* Consegna A
Ricopia senza alcuna modifica le righe dell'elenco, dalla prima fino a quella che contiene "family: Polyporaceae", includendo entrambi gli estremi.

* Brano da leggere

▬▬▬

Come ha dimostrato anche il suo penultimo film,
Batman Begins - per molti versi il più convicente della serie, superiore anche ai due Batman firmati dal dotato ma discontinuo Tim Burton -, Christopher Nolan è un regista dal sagace piglio autoriale che riesce a fondere nel suo cinema - un cinema che gioca molto con la visionarietà - il proprio mondo interiore con le esigenze più commerciali dell'industria hollywoodiana.
The Prestige non fa eccezione. E' uno spettacolo
maistream ma è contemporaneamente un film d'autore, è il classico titolo da multisala ma può far la felicità dell'appassionato. Soprattutto comunica un senso potente di cinema allo stato puro. Ed è un'opera intelligente che s'interroga sui meccanismi dello spettacolo mettendolo al contempo in scena, in piena e consapevole chiave postmoderna.
La storia incrocia i destini - con tanto di rivalità, odio e desiderio di vendetta - di due illusionisti nella Londra vittoriana di fine Ottocento: il perfezionista Alfred Borden (Christian Bale) contro il più estroverso Ruper Angier (Hugh Jackman). Il primo è alla ricerca del numero perfetto, il secondo è più a suo agio con la teatralità del palcoscenico. Dapprima compagni di magia al servizio del maestro Cutter (Michael Caine), poi - per colpa di un incidente sul lavoro dagli esiti nefasti - acerrimi nemici tendenti all'annientamento dell'altro a colpi di trucchi e inganni, non escludendo da questo gioco illusionistico - come da copione - nemmeno lo spettatore.
Ne esce un
feuilleton d'intrigo e d'atmosfera, ambientato tra teatri e macchine prodigiose in un periodo - prima dell'avvento del cinematografo - in cui i prestigiatori erano venerati come divi.

▬▬▬

* Dati in ingresso
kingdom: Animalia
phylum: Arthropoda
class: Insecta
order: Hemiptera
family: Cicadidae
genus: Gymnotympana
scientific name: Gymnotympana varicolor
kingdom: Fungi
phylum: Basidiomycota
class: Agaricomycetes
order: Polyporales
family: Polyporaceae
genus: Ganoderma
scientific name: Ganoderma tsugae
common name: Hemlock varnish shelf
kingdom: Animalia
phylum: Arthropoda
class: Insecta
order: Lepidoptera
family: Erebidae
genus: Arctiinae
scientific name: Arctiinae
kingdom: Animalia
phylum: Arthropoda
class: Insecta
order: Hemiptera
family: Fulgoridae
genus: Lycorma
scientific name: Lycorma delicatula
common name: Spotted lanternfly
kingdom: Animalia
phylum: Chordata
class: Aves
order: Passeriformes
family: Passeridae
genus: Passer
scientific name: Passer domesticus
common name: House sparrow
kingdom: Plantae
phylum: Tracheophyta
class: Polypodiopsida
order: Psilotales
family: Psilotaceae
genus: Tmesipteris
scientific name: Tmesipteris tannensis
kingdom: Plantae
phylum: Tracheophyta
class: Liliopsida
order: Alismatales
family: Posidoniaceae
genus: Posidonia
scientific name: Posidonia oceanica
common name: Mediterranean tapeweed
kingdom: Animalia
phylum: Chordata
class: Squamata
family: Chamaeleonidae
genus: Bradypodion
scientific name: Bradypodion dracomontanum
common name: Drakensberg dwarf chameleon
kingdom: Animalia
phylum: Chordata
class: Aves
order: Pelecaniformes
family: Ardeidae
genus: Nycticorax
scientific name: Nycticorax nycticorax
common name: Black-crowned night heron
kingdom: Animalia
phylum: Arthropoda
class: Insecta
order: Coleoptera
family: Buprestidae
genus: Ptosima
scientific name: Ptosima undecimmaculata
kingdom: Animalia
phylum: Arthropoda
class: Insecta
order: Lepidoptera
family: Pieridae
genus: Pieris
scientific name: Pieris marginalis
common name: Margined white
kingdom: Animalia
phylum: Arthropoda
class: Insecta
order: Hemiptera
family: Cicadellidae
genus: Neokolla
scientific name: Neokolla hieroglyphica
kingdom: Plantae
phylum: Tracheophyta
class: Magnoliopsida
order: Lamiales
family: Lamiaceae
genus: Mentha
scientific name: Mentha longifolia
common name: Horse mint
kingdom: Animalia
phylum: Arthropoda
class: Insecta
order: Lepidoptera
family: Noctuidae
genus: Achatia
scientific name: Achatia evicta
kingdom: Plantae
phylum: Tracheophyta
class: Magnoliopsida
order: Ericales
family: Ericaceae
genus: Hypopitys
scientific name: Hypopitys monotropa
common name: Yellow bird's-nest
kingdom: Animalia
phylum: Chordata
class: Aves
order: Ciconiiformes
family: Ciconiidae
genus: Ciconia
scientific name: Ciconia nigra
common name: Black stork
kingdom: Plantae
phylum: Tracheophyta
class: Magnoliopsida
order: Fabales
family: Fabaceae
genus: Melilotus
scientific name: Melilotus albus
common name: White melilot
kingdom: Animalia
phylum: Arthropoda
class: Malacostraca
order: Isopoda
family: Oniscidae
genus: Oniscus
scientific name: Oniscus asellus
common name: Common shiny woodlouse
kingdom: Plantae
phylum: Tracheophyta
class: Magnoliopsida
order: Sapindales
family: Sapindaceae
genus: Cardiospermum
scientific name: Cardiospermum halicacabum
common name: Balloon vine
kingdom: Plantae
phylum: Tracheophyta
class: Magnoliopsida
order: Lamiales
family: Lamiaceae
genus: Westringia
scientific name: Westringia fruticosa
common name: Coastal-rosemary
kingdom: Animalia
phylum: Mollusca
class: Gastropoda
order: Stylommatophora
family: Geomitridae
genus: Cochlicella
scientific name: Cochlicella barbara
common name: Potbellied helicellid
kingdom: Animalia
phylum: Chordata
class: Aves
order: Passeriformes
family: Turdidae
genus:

▬▬▬

* Consegna B
Rispondi alle domande seguenti sul brano:
(i) Quale attore interpreta Alfred Borden?
(ii) In quale città e in quale epoca si svolge la storia?
(iii) Come venivano venerati i prestigiatori nel periodo precedente all'avvento del cinematografo?

* Soluzione A
kingdom: Animalia
phylum: Arthropoda
class: Insecta
order: Hemiptera
family: Cicadidae
genus: Gymnotympana
scientific name: Gymnotympana varicolor
kingdom: Fungi
phylum: Basidiomycota
class: Agaricomycetes
order: Polyporales
family: Polyporaceae

* Soluzione B
(i) Christian Bale.
(ii) A Londra, in epoca vittoriana, a fine Ottocento.
(iii) Come divi.